Re-timing or editing. Simple SRT files are easy to open in any text editor, find-and-replace, or run through automated timing tools. ASS files with extensive override blocks are much harder to manipulate by hand.
What gets stripped and what stays
Stripped (not representable in SRT):
- Positioning tags (
{\an8},{\pos(x,y)}) - Colour and font override tags (
{\c&H...},{\fs24}) - Animation and movement tags (
{\move(...)},{\fad(...)}) - Bold/italic toggling via tags (
{\b1},{\i0})
Preserved:
- The dialogue text itself
- Start and end timecodes (converted to SRT format)
- Hard line breaks —
\Nin ASS becomes a real newline in the SRT cue
The timestamp conversion in detail
The timestamp format difference between ASS and SRT is subtle but breaks players that expect strict SRT format. ASS uses:
H:MM:SS.cc (hours, minutes, seconds, centiseconds)
0:00:01.00 (1 second exactly)
0:00:04.20 (4.2 seconds = 4 seconds 200 milliseconds)
SRT requires:
HH:MM:SS,mmm (zero-padded two-digit hours, comma separator, milliseconds)
00:00:01,000
00:00:04,200
The converter multiplies centiseconds by 10 to get milliseconds, pads hours to two digits, and changes the decimal point to a comma — all three changes must happen together or the SRT file will be rejected by strict parsers.
Handling common ASS file variations
Files downloaded from anime fansubbing sites often use non-standard tag sequences, multiple style layers, and complex typesetting. This converter strips all override tags and collapses all layers to a single plain-text track. The visual typesetting (special positioning, karaoke, styled signs) is lost, but the dialogue text and timing is preserved.
Files exported from subtitle editors (Aegisub, Subtitle Edit) follow the standard ASS column layout closely. The conversion is usually very clean.
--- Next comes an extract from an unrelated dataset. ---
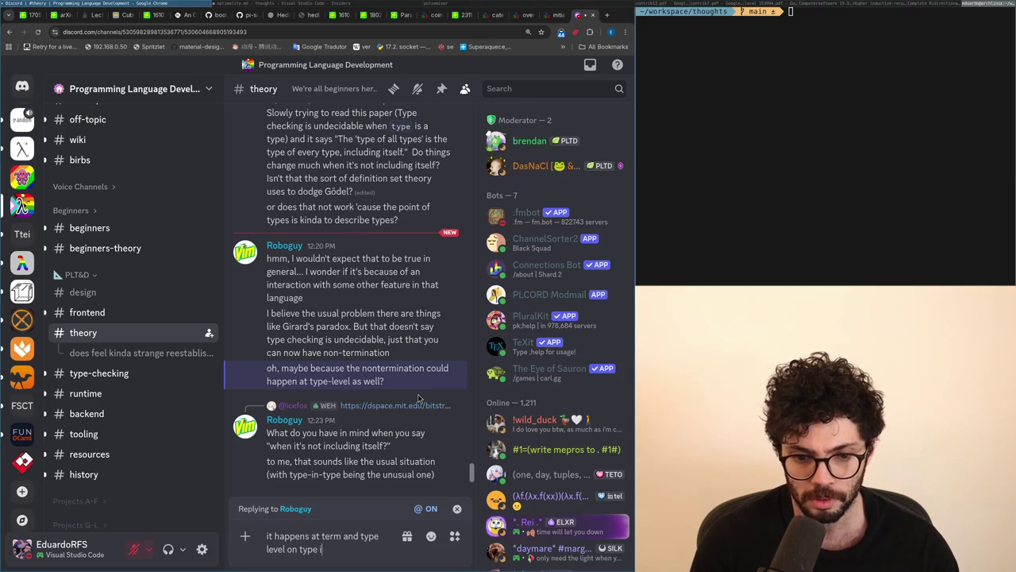
pyautogui.press('Return')
pyautogui.write('for Sys')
Files with comments in the [Events] section (lines starting with Comment: instead of Dialogue:) are ignored. Comments are metadata for the editor and contain no viewable subtitle text.
Tips
- The
[Script Info]header and[V4+ Styles]section are ignored; only[Events]is parsed. - Malformed
Dialogue:lines are skipped with a warning rather than breaking the whole conversion. - If multiple subtitle tracks exist in the ASS file (multiple style layers), all dialogue lines from all layers are included and sorted by start time.
- Everything runs locally — no subtitle text leaves your browser.